Jouw opdracht: Haal het stuk over de hogere grens voor zaken bij de kantonrechter hieronder letterlijk en in zijn geheel over.
==== Paginafragment ====
Raaskallende rechtzoekenden, verbeten betweters, incompetente intermediairs: door de bevoegdheid van de kantonrechter te verruimen tot zaken met een financieel belang tot 25.000 euro, zou de ellende ter zitting niet zijn te overzien, vreesde de advocatuur. Maar sinds de inwerkingtreding van de Evaluatiewet modernisering rechterlijke organisatie op 1 juli bleef het oorverdovend stil. Een allereerste verkenning van de gevolgen van de verhoging van de competentiegrens.
Door Tatiana Scheltema
Journalisten, cameraploegen en publiek verdringen zich bij het veiligheidspoortje van de rechtbank Amsterdam. Ze komen voor het kort geding over orka Morgan. Maar in het zaaltje van de kantonrechter, een verdieping lager, is alles rustig. Toch is vandaag de eerste rolzitting waar de burger op wie een vordering uitstaat, zelf zijn zaak kan bepleiten. Er is echter vrijwel niemand.
Waar ging het ook weer om? Door de verplichte procesvertegenwoordiging bij geschillen tot 25.000 euro te schrappen, zou de drempel voor de burger om een procedure aan te spannen worden verlaagd. Tevens werd “een belangrijke kostenbesparing voor de burger gerealiseerd,” aldus de Memorie van Toelichting.
Niet iedereen was overigens enthousiast. Heel mooi voor de burger, maar realiseerde de wetgever zich wel dat het hier een mega-operatie betrof? Een beetje aandacht voor de organisatorische aspecten zou het succes ervan toch echt ten goede komen, opperde de Nederlandse Vereniging voor Rechtspraak in haar advies.
==== Uit de bron ====
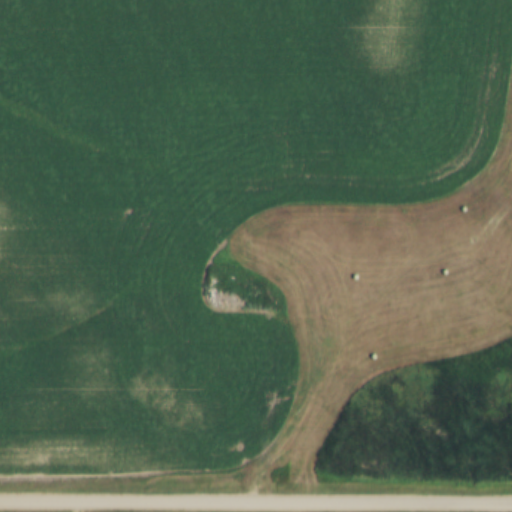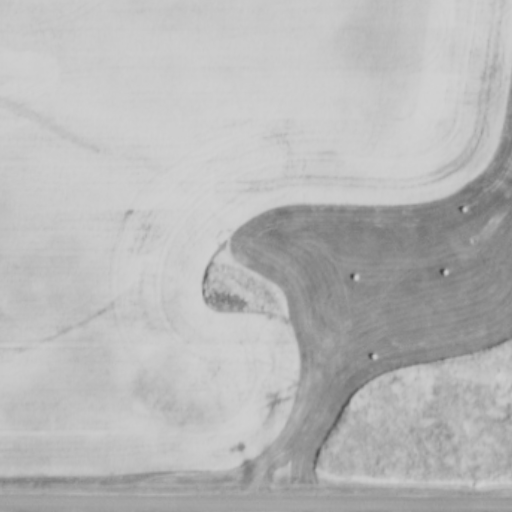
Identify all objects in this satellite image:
road: (256, 501)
====
Antwoord:
Raaskallende rechtzoekenden, verbeten betweters, incompetente intermediairs: door de bevoegdheid van de kantonrechter te verruimen tot zaken met een financieel belang tot 25.000 euro, zou de ellende ter zitting niet zijn te overzien, vreesde de advocatuur. Maar sinds de inwerkingtreding van de Evaluatiewet modernisering rechterlijke organisatie op 1 juli bleef het oorverdovend stil. Een allereerste verkenning van de gevolgen van de verhoging van de competentiegrens.
Door Tatiana Scheltema
Journalisten, cameraploegen en publiek verdringen zich bij het veiligheidspoortje van de rechtbank Amsterdam. Ze komen voor het kort geding over orka Morgan. Maar in het zaaltje van de kantonrechter, een verdieping lager, is alles rustig. Toch is vandaag de eerste rolzitting waar de burger op wie een vordering uitstaat, zelf zijn zaak kan bepleiten. Er is echter vrijwel niemand.
Waar ging het ook weer om? Door de verplichte procesvertegenwoordiging bij geschillen tot 25.000 euro te schrappen, zou de drempel voor de burger om een procedure aan te spannen worden verlaagd. Tevens werd “een belangrijke kostenbesparing voor de burger gerealiseerd,” aldus de Memorie van Toelichting.
Niet iedereen was overigens enthousiast. Heel mooi voor de burger, maar realiseerde de wetgever zich wel dat het hier een mega-operatie betrof? Een beetje aandacht voor de organisatorische aspecten zou het succes ervan toch echt ten goede komen, opperde de Nederlandse Vereniging voor Rechtspraak in haar advies.